Creating an Automatic Unemployment Insurance Extension System
Over at The National Review, Josh Barro has a good blog post on extending the unemployment insurance system during sustained periods of high joblessness.
I am inclined to favor further extension of UI benefits while the job market remains so weak. I am not concerned that this leads us down a slippery slope to permanent, indefinite unemployment benefits (which historically have been one of the drivers of high structural employment in continental Europe) as the United States has gone through many cycles of extending unemployment benefits in recession and then paring them back when the economy improves, under both Republican and Democratic leadership.**But we could eliminate these fears by making UI adjustment an automatic, rather than political, process. **I haven’t seen any specific formulas proposed (if a reform is on the table, readers, please alert me) but in general UI should be extended when unemployment is high and/or rising, and contracted when it is low and/or falling. A formulaic adjustment program could mimic what Congress habitually does already, but without generating market uncertainty — or incurring risk that Congress will be too timid to pull the trigger on abbreviating UI benefits in recovery.

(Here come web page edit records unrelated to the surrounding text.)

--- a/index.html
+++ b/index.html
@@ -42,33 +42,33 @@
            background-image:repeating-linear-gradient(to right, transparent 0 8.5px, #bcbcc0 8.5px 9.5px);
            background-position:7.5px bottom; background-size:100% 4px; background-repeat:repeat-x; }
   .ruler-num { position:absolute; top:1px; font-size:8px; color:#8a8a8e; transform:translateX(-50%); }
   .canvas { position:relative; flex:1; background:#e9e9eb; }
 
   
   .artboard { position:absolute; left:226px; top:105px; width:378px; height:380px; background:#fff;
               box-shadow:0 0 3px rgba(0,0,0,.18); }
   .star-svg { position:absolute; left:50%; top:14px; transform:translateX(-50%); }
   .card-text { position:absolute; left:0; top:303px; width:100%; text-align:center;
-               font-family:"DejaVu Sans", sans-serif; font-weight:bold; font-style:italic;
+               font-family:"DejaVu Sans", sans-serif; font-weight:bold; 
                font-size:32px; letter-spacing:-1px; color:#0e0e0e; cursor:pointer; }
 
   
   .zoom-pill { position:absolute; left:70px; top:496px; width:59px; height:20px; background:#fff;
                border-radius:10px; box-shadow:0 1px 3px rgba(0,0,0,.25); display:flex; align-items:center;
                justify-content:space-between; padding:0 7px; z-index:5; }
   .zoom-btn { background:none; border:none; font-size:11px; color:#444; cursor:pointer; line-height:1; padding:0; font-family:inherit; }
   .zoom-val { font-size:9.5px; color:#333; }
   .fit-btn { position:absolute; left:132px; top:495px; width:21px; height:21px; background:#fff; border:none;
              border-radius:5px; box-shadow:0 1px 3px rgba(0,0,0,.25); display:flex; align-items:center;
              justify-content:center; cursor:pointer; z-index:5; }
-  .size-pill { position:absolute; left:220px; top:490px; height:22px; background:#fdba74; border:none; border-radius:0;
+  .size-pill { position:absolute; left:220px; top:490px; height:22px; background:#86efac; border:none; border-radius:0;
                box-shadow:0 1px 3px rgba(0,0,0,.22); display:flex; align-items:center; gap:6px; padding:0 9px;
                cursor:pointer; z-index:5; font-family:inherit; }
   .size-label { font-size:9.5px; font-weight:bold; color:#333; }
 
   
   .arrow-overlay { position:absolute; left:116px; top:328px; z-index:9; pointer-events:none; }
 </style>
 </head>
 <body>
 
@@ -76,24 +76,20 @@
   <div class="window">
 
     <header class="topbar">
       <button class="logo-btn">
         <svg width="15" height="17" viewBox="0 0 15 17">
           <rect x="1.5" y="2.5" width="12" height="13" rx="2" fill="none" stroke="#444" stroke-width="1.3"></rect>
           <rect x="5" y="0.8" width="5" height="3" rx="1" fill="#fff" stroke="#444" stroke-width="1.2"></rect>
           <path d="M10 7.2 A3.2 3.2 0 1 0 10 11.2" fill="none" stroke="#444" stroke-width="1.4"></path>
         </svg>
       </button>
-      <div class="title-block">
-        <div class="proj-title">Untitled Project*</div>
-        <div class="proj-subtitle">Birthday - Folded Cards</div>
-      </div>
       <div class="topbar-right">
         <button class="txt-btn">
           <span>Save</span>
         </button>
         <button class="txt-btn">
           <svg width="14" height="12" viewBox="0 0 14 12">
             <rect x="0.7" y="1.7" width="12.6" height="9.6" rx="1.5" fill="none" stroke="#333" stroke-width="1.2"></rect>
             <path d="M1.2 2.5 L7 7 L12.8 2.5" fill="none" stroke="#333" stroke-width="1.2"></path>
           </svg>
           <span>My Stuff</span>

This is a great idea, and one that I know Democratic and Republican staffers both would love to put in place — if for no other reason than because the jobs bill and benefits extensions have taken up hundreds of hours of negotiating time and scores of hours of Senate and House floor time.
The question, I think, might be the funding mechanism. The eight-month fight for unemployment benefits has centered on the question of how to pay for the benefits, or whether to pay for them — not whether to extend them.

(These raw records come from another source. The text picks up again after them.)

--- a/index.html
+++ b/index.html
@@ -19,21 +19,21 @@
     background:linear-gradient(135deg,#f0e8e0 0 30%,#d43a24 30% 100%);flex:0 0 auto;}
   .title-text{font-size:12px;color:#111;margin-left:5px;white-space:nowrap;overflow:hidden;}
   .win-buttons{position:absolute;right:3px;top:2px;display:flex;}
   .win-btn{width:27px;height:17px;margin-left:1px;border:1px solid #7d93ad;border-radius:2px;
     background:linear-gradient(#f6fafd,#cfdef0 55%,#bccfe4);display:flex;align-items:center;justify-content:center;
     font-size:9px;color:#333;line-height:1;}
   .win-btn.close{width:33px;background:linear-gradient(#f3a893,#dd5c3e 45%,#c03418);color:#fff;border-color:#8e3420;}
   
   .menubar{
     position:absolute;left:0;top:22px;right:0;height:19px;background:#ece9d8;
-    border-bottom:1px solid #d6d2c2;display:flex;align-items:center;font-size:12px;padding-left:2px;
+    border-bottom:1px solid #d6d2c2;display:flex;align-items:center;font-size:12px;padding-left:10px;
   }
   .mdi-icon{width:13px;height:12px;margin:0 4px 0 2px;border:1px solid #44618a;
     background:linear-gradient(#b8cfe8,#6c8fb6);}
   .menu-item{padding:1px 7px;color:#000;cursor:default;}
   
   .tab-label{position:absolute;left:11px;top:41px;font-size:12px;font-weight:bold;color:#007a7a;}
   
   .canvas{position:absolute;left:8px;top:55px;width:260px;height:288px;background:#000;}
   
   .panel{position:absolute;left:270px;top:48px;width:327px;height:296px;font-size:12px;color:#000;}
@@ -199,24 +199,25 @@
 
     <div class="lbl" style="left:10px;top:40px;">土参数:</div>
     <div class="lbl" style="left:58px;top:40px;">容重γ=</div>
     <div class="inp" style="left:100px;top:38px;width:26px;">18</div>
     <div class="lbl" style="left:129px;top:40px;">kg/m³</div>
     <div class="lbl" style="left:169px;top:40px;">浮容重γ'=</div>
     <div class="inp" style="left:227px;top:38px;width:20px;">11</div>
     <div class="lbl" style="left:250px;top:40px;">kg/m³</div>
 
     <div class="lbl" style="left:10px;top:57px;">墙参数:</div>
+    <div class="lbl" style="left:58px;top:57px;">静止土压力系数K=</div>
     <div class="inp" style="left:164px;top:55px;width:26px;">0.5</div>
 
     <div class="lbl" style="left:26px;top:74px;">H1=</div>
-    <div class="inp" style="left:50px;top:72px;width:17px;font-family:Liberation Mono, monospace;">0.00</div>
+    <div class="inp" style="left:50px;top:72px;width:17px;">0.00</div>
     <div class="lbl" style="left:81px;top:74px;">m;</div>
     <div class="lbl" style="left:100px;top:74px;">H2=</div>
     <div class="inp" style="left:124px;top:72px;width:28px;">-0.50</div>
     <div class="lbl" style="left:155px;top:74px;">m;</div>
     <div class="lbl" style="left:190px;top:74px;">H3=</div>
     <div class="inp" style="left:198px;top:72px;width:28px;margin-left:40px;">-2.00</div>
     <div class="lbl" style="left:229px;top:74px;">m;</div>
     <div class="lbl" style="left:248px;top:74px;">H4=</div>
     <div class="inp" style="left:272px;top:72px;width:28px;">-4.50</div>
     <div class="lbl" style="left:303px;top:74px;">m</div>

There is already some precedent in place. Generally, Congress has started to roll back federal unemployment benefits when the national unemployment rate drops below 7 or 6.5 percent — a line that might demarcate whether unemployment extensions should count as “emergency spending” or need to fall under paygo rules. One could imagine a good bill stating that extended unemployment benefits do not need offsets if unemployment is over 8 percent, need partial offsets between 6 and 8 percent, and need full offsets below 6 percent. But the fight over those lines in the sand, I think, might be tremendous and even prohibitive.